» **The task**
Extract the text read from each page in the material below, copying every line without change and in its original order. Leave the pictures out of your answer.

» **Dataset content**
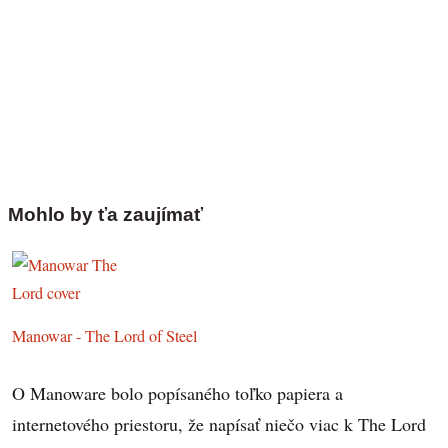
Mohlo by ťa zaujímať
Manowar - The Lord of Steel
O Manoware bolo popísaného toľko papiera a
internetového priestoru, že napísať niečo viac k The Lord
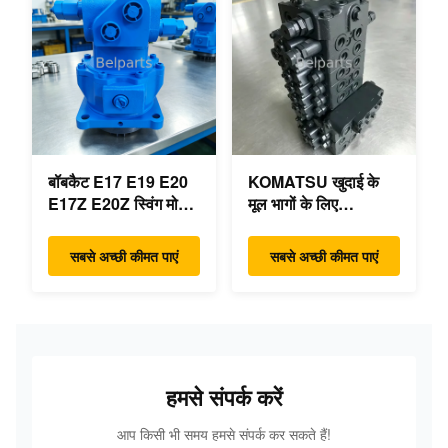
खुदाई भागों के लिए
बॉबकैट E17 E19 E20
KOMATSU खुदाई के
E17Z E20Z स्विंग मोटर
मूल भागों के लिए
रेड्यूसर 7024418
PC55MR-3 हाइड्रोलिक
7024419 मिनी खुदाई के
नियंत्रण वाल्व 723-18-
सबसे अच्छी कीमत पाएं
सबसे अच्छी कीमत पाएं
लिए
18200 723-18-18201
723-18-18202
हमसे संपर्क करें
आप किसी भी समय हमसे संपर्क कर सकते हैं!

» **Response to the task**
Mohlo by ťa zaujímať
Manowar - The Lord of Steel
O Manoware bolo popísaného toľko papiera a
internetového priestoru, že napísať niečo viac k The Lord
खुदाई भागों के लिए
बॉबकैट E17 E19 E20
KOMATSU खुदाई के
E17Z E20Z स्विंग मोटर
मूल भागों के लिए
रेड्यूसर 7024418
PC55MR-3 हाइड्रोलिक
7024419 मिनी खुदाई के
नियंत्रण वाल्व 723-18-
सबसे अच्छी कीमत पाएं
सबसे अच्छी कीमत पाएं
लिए
18200 723-18-18201
723-18-18202
हमसे संपर्क करें
आप किसी भी समय हमसे संपर्क कर सकते हैं!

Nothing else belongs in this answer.